[Set problem]: Reproduce the stretch of lines from the one containing "collectors: H. Davis" through the one containing "collector number: 1069", including both ends, and nothing else.

>>>>>

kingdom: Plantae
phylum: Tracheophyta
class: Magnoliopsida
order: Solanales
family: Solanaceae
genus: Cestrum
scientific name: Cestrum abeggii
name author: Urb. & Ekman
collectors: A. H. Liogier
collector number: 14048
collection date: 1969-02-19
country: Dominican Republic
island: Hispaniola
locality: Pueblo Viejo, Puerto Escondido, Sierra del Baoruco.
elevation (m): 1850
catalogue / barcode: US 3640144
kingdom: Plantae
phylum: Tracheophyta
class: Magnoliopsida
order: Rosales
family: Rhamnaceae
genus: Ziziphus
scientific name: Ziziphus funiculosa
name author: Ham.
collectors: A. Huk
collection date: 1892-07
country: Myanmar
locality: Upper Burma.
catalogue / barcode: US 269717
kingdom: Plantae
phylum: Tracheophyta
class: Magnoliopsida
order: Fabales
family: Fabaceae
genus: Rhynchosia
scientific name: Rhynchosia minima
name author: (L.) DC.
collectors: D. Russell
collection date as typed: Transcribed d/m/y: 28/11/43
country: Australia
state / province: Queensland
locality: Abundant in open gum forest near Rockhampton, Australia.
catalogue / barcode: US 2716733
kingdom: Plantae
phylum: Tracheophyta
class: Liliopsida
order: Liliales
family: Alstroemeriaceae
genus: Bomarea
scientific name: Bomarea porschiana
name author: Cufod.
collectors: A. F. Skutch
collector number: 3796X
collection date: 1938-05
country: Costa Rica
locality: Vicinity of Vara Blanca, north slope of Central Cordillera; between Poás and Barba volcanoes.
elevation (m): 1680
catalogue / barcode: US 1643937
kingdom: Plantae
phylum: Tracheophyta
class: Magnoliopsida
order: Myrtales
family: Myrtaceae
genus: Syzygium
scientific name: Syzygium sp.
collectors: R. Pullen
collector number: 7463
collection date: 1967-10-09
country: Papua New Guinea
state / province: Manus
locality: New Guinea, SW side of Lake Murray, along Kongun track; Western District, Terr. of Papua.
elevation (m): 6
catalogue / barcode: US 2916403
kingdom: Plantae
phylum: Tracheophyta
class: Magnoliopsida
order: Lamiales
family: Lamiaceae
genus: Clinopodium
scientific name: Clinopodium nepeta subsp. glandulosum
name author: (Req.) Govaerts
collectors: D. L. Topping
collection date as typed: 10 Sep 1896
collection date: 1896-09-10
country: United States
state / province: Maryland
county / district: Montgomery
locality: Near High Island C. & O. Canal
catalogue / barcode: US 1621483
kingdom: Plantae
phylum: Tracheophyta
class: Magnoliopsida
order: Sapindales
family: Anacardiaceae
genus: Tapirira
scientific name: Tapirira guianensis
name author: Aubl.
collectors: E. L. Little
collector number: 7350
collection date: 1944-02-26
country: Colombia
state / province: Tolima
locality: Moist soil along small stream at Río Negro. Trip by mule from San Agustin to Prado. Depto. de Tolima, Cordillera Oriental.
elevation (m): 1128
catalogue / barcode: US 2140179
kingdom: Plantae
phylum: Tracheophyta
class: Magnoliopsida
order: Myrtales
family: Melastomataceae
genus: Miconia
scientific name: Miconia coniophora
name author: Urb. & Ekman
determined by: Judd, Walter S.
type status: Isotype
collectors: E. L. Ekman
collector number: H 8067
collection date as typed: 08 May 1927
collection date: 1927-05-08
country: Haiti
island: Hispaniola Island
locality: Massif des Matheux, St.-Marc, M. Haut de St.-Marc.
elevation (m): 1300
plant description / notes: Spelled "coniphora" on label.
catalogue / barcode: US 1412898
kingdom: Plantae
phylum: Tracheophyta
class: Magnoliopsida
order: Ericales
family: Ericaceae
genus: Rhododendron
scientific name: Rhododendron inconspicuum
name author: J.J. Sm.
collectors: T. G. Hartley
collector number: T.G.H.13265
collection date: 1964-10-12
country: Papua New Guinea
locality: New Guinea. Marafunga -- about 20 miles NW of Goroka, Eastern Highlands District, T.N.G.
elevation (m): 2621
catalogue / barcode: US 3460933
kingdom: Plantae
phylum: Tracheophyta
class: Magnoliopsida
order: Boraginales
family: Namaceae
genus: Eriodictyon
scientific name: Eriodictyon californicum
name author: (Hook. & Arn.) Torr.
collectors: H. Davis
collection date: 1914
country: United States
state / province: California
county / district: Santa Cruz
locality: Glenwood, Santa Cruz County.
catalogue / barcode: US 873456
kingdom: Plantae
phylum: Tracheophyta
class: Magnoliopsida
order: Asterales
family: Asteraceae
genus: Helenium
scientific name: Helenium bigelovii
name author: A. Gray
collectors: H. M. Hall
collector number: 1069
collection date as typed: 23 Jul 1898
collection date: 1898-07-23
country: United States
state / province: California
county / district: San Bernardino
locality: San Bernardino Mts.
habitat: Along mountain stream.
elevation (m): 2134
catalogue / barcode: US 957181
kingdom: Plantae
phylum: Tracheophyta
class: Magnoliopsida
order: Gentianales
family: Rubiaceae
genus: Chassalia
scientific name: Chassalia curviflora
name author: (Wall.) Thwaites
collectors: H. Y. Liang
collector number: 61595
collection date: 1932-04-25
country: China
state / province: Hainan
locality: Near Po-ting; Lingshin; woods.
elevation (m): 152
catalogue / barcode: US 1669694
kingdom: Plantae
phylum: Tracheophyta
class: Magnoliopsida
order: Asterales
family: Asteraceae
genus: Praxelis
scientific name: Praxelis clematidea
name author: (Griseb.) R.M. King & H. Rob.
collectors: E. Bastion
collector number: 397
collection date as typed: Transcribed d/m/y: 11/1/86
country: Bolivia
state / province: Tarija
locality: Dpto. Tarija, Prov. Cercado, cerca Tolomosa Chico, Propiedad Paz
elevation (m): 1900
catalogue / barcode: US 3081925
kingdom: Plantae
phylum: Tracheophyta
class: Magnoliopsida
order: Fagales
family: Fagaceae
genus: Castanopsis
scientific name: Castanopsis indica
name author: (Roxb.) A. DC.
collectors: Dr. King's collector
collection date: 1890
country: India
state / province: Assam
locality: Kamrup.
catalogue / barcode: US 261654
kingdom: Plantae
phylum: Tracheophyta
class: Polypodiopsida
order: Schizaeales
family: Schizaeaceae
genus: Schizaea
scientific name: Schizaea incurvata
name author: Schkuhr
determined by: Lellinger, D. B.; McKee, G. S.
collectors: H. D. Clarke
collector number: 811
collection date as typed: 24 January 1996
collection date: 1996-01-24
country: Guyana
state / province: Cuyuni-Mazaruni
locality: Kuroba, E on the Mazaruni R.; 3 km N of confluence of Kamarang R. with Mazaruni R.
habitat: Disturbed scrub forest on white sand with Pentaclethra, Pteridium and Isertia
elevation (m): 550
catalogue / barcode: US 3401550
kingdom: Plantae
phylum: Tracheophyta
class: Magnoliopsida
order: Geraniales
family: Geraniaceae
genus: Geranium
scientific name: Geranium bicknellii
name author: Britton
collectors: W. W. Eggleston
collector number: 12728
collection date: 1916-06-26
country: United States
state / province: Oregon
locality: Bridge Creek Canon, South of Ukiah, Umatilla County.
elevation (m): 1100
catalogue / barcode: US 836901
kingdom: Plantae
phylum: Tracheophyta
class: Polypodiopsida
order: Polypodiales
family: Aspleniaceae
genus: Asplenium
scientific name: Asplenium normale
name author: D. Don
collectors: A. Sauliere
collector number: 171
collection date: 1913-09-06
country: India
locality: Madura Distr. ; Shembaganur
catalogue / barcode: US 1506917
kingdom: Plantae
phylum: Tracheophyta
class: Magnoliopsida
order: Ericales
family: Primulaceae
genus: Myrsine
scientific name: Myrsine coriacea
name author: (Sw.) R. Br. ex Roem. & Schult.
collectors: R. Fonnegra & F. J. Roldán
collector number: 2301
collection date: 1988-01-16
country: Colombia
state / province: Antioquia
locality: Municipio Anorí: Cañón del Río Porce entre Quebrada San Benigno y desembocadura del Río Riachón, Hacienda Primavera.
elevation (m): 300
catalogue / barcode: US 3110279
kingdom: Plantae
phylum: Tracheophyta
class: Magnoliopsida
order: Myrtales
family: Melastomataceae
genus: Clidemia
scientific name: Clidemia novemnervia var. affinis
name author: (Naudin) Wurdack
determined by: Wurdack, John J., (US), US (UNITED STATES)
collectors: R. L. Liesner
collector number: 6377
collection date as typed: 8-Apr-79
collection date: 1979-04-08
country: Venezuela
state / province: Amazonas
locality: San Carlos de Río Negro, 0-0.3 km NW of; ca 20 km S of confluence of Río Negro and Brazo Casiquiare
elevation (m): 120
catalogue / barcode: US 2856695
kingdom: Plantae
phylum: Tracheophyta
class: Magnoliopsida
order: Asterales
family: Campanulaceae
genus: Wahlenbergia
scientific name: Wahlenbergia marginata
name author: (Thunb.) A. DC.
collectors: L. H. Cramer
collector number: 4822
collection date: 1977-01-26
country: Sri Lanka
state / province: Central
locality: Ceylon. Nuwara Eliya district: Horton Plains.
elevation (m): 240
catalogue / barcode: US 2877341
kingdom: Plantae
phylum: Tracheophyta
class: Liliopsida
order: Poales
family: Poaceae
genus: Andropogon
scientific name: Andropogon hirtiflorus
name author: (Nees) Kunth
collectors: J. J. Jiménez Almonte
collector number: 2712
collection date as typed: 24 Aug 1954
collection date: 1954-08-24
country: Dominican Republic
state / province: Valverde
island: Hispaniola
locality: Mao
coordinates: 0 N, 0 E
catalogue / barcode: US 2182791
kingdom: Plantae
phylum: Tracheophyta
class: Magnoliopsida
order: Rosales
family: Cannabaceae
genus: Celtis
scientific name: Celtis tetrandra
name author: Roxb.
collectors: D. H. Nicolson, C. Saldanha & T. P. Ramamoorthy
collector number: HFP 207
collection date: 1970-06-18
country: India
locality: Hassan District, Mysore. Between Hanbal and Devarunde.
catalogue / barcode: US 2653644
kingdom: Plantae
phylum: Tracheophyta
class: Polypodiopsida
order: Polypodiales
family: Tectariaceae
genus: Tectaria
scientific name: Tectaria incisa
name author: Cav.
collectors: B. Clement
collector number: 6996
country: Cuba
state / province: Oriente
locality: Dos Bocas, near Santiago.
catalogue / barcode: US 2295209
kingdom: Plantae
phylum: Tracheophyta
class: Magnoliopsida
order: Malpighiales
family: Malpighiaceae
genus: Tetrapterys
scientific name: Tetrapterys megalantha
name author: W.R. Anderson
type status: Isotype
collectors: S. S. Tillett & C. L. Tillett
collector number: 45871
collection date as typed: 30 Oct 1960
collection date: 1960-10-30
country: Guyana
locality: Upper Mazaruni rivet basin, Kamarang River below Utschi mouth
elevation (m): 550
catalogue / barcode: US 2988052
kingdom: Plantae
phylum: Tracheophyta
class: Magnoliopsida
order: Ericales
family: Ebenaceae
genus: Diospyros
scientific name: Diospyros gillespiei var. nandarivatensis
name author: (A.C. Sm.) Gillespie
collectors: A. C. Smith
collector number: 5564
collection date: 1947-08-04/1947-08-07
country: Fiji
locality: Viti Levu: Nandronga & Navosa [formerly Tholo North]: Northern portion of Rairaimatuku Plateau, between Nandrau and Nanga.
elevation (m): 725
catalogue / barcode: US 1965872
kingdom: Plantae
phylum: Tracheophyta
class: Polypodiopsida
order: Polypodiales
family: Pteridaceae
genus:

<<<<<

[Output for this task]:
collectors: H. Davis
collection date: 1914
country: United States
state / province: California
county / district: Santa Cruz
locality: Glenwood, Santa Cruz County.
catalogue / barcode: US 873456
kingdom: Plantae
phylum: Tracheophyta
class: Magnoliopsida
order: Asterales
family: Asteraceae
genus: Helenium
scientific name: Helenium bigelovii
name author: A. Gray
collectors: H. M. Hall
collector number: 1069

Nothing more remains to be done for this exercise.